Creating a custom BLAST database
1) Make a directory for blast from your home page, and copy your genome.fa file from your Maker folder to blast folder. We will use the genome file to make a custom database that we can then use as a reference subject to search for a protein query (tBlastn).
$mkdir blast
$cp maker/genome.fa blast/
2) Move to your blast folder and create a BLAST database from a reference set of fasta files using genome.fa.
$cd blast
$makeblastdb -in [reference.fa] -dbtype [nucl or prot] -title [reference] -out [reference]
This will create three database files all starting with “reference” and ending in certain file extensions. If the initial sequences were proteins, dbtype would be set to prot and if they were nucleotides, dbtype would be set to nucl.
Use BLAST to align the sequence of interest to the custom database
1) Run tBlastn as follows:
$[t]blast[n p x] -query proteins.fa -db reference -out blastresults.txt -outfmt 0
The outfmt (outformat) option tells BLAST what format to output the data in. Pairwise (default or –outfmt 0) is a good way to visualize results. 7 (-outfmt 7) is a tabular output with comments indicating column titles. This is a good format for exporting to a spreadsheet.

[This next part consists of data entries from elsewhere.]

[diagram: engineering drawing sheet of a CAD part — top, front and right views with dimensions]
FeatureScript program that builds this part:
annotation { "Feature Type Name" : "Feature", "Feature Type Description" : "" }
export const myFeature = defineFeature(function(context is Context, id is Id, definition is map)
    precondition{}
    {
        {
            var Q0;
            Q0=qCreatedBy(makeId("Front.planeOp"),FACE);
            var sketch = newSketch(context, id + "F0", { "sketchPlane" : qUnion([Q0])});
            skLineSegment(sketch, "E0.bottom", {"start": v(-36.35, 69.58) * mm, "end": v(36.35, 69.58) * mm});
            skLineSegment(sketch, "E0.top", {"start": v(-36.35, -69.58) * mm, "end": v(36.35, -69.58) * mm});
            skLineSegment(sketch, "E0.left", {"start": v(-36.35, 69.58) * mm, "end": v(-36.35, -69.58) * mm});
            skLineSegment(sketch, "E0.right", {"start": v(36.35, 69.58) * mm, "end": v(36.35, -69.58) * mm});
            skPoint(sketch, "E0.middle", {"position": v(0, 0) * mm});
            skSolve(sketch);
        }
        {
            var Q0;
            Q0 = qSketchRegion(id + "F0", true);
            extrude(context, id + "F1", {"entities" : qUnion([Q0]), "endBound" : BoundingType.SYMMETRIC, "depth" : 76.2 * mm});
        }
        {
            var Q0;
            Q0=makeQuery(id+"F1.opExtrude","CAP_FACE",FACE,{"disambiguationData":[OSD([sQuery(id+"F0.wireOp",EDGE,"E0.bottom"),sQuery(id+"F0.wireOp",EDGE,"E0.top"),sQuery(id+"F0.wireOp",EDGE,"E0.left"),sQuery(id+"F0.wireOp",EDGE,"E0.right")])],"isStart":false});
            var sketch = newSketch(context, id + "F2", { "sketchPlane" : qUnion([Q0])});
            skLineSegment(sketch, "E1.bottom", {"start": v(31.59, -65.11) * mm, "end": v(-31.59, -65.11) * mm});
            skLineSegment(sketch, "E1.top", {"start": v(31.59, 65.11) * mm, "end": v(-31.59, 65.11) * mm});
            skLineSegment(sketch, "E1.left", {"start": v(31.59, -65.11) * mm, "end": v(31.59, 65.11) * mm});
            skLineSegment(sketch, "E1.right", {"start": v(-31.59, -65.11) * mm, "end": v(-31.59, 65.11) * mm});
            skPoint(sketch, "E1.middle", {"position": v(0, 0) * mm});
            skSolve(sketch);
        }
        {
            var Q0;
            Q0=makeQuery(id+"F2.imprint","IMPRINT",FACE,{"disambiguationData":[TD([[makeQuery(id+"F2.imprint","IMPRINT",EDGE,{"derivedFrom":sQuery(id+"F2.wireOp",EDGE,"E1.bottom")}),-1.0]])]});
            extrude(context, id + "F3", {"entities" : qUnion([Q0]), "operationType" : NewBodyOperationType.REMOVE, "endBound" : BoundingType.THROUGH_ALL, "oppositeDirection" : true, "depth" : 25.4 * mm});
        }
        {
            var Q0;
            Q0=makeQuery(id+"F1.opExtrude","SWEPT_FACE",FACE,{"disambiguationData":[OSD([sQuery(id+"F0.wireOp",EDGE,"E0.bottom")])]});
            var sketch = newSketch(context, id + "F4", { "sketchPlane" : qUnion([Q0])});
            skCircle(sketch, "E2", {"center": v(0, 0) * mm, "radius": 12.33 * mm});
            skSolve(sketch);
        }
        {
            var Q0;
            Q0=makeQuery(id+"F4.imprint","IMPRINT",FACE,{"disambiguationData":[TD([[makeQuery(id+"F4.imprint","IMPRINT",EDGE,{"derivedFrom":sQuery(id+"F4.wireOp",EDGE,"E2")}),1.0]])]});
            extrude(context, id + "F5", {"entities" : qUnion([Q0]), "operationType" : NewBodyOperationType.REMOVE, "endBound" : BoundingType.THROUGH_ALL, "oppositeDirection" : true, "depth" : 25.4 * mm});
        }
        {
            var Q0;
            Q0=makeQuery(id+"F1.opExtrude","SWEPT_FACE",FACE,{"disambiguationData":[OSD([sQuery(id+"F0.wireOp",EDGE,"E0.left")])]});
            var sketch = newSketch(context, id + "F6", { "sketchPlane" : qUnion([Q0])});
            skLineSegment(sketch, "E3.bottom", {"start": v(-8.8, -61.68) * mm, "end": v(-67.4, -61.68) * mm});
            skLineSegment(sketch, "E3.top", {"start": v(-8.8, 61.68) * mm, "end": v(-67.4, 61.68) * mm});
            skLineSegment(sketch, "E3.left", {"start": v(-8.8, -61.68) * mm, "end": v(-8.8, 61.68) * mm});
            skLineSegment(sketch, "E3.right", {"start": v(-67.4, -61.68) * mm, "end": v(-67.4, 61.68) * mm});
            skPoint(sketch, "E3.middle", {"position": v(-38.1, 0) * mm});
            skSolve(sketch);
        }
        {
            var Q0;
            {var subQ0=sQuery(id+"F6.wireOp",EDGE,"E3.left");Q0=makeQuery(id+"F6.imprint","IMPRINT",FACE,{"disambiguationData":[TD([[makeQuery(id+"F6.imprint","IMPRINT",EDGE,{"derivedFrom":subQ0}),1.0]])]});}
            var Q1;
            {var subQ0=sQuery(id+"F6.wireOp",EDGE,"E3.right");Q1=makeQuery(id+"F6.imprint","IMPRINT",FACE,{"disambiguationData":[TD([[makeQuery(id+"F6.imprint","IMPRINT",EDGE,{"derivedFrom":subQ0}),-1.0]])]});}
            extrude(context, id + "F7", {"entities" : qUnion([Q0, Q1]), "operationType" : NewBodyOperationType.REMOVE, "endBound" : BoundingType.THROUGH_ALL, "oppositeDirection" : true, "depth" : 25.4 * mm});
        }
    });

BLAST also has options to control stringency of match between subject and query. To see the options call up the help documentation for the type of blast you are running. For example:
$tblastn –help
For example, to run the same query, but change the e-value to 1 x 10E-10:
$blastn -query genome.fa -db reference –evalue 1e-10 -out blastresults.txt -outfmt 0
Blast types
Blastn / Nucleotide query to nucleotide databaseBlastp / Protein query to protein database
Blastx / Translated nucleotide query to protein database
Tblastn / Protein query to translated nucleotide database
Tblastx / Translated nucleotide query to translated nucleotide database
VI. For Virtual Box Users: Installing software in a Linux OS
One of the most important, but often most difficult parts of doing computer work in Linux is installing new software. Since there are a wide variety of UNIX varieties (aka distributions) and each individual machine can have a different set up, programs are often written on one distribution but may not work on another. UNIX has some support for this, but installation oftentimes depends on the user first installing other programs that are required for the installed program to work properly (aka dependencies). The user must then provide certain information on their system to the program being installed in order for it to run from any directory.